Lobeck is one of six candidates seeking two at-large seats on the Sarasota City Commission. The decision to run for himself comes after decades closely following local development decisions. His candidacy clearly proved troubling in some circles, with committees sending out mail castigating Lobeck to voters. “Honestly, the developers are doing me a favor by boosting my name awareness,” Lobeck suggests.
What could disturb the construction industry? Lobeck offers a list of decisions made over the past two years where he disagrees with the outcome, including drafting a comprehensive plan amendment that could increase the number of development applications approved at the staff level. The candidate said that if such a change comes to fruition, it will allow developers to lobby staff outside of public hearings and increase profit margins on developments without going through a public hearing process.
Incidentally, Lobeck bristles at the term “administrative review” to describe this process. All development requests are subject to staff review. His problem, he says, is with “administrative approval” without ever taking a matter to an elected city commission, or at least a commission-appointed planning board.
“We wouldn’t have public hearings if there weren’t important choices to be made,” he said. “I learned through the various roles I held at the state level, where I was legislative assistant to a Republican state senator, at the local level, where I was involved as as a civic advocate for decades, that the main thing wrong with government is when it’s taken captive by those who would use it for their purposes and against everyone else’s purposes. understood that there was no better return on investment than buying off politicians.
He believes his election would reverse a pro-development slant on decisions made at City Hall, and believes the vast majority of voters are hungry for such change.
He is currently expressing clear frustration with what he sees as pro-development city staff, criticizing a recent presentation of affordable housing which suggested that the threshold for defining affordable should be based on income over $108,000 per year for a family of four.

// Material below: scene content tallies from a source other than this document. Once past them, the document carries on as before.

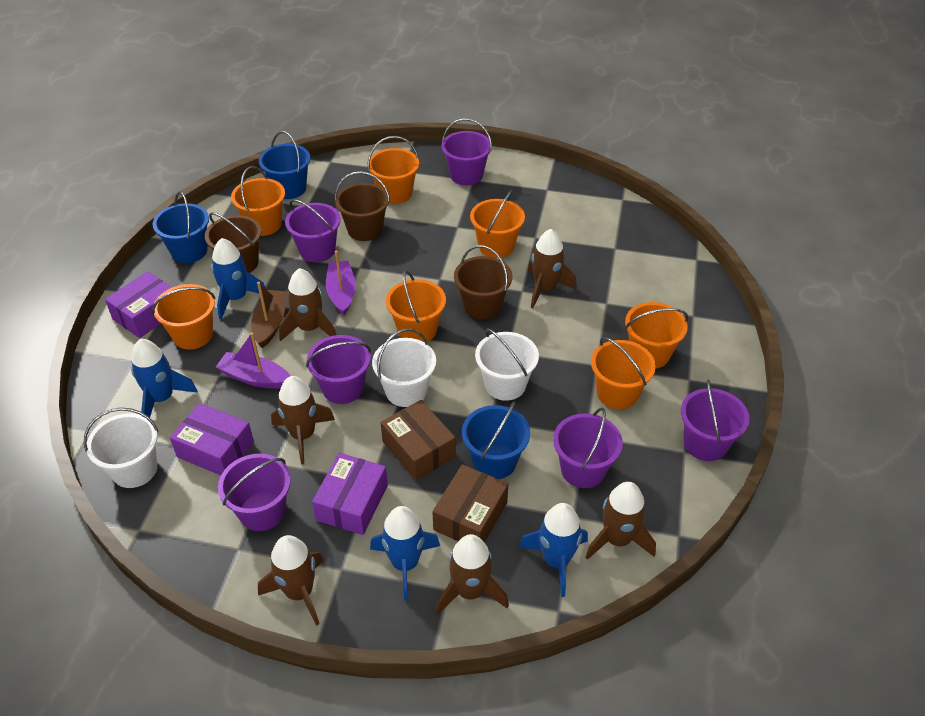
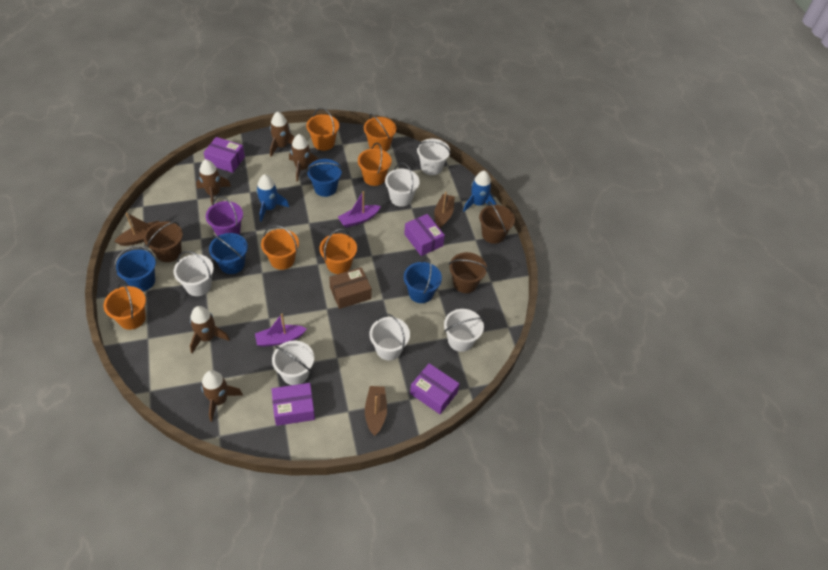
blue bucket: 3 -> 4
blue rocket: 4 -> 2
brown boat: 1 -> 3
brown box: 2 -> 1
brown rocket: 6 -> 5
orange bucket: 7 -> 6
purple box: 3 -> 4
purple bucket: 6 -> 1
white bucket: 3 -> 6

Lobeck doesn’t like that administrative approvals may already be granted in downtown Sarasota, something in place to spur redevelopment years ago that he no longer considers necessary. Extending the process to single-family neighborhoods would do the community a disservice, he said.
Other candidates for the city commission this year include Jennifer Ahearn-Koch, Sheldon Rich, Terrill Salem, Carl Shoffstall and Debbie Trice. The top three voters in an August 23 primary will qualify for a runoff in November, where the top two will win seats. The general election will be open to all voters within the city limits.